Diebenkorn's figurative paintings, more than any others in his oeuvre, reflect his indebtedness to Matisse, whose works he had admired since the early 1940s in his frequent visits to The Phillips Collection. Diebenkorn was particularly inspired and influenced by Matisse’s Studio, Quai St. Michel, 1916. He admired the French artist for his use of flat color and creation of spatial tension between the surface of the picture and implied space beyond it.

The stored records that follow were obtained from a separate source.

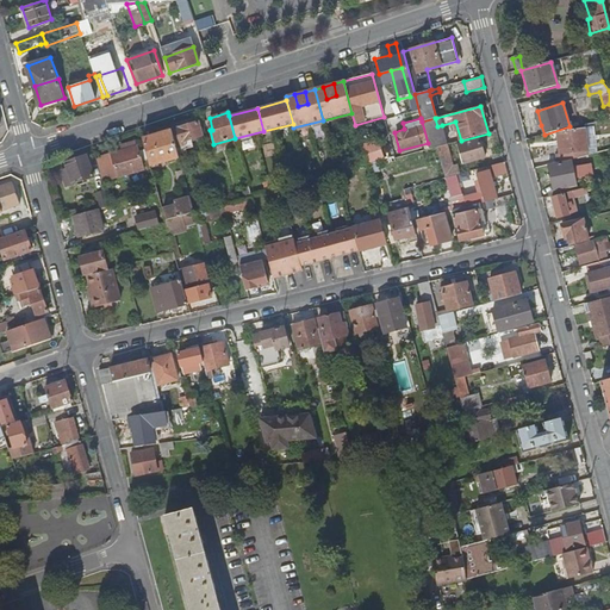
[(435,118),(422,122),(428,143),(429,149),(437,147),(442,145),(437,126),(435,118)]
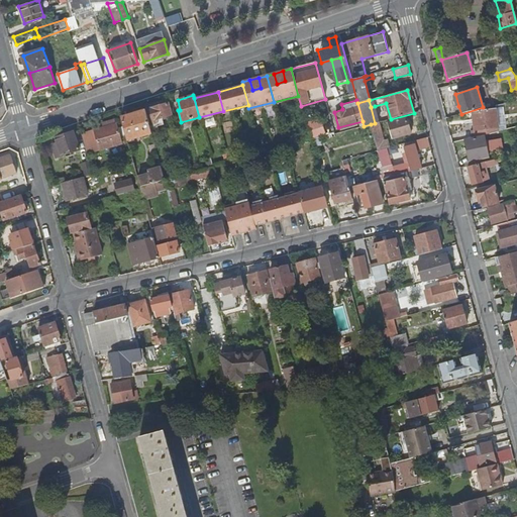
[(167,104),(144,110),(150,132),(151,133),(159,131),(157,124),(163,122),(162,116),(170,114),(167,104)]
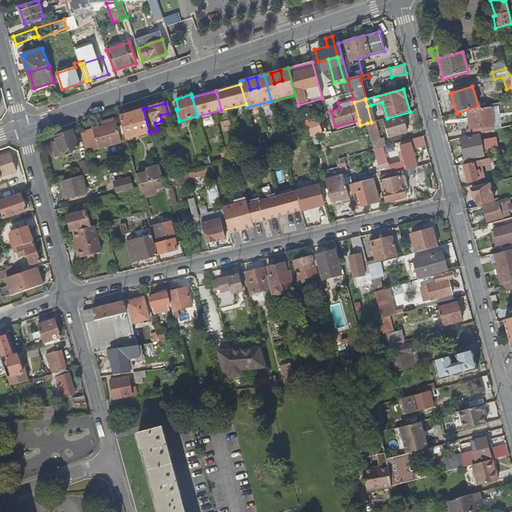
[(371,105),(367,106),(371,122),(375,121),(371,105)]
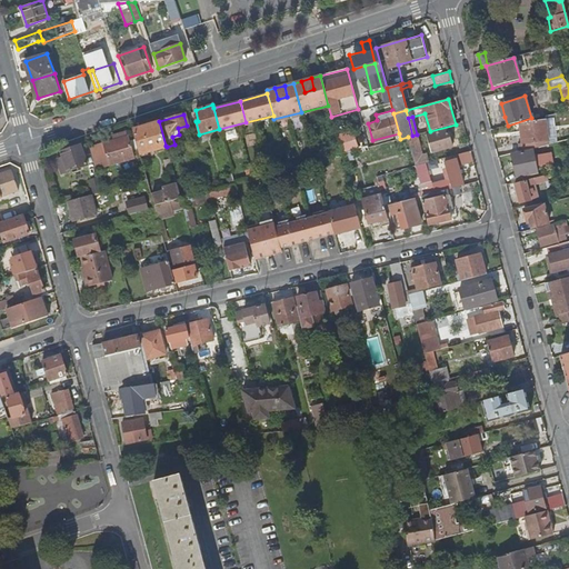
[(551,118),(543,120),(549,145),(557,143),(551,118)]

Interior with View of the Ocean conveys Diebenkorn's intuitive interest in underlying geometry, spatial ambiguity, and the structured balance of light and color. Although the inspiration for the image derives from reality, his foremost concern was to break the painted surface into flat color planes. The recession into depth implied by the subject—a corner of a room with large bay windows and furniture—is limited by the interlocked color areas. The inward slant of the left window is held in check by the large, blue expanse of the window view. Similarly, the recession of the road, visible through the left window, is halted by a lavender-blue strip—the ocean—which is pulled forward, flattened, and balanced by the similarly colored foreground shape. Diebenkorn rendered the light and shadows on the tabletop into triangular, rectangular, and trapezoidal shards of color—intense yellows anchored by cool blues and greens. He painted methodically in many layers, making repeated efforts to redefine the image, becoming visible in the various transparent veils of color applied in multi-directional, gestural brushstrokes. The surface texture of Interior with View of the Ocean is particularly complex as it exists as a re-working of an earlier Berkeley abstraction.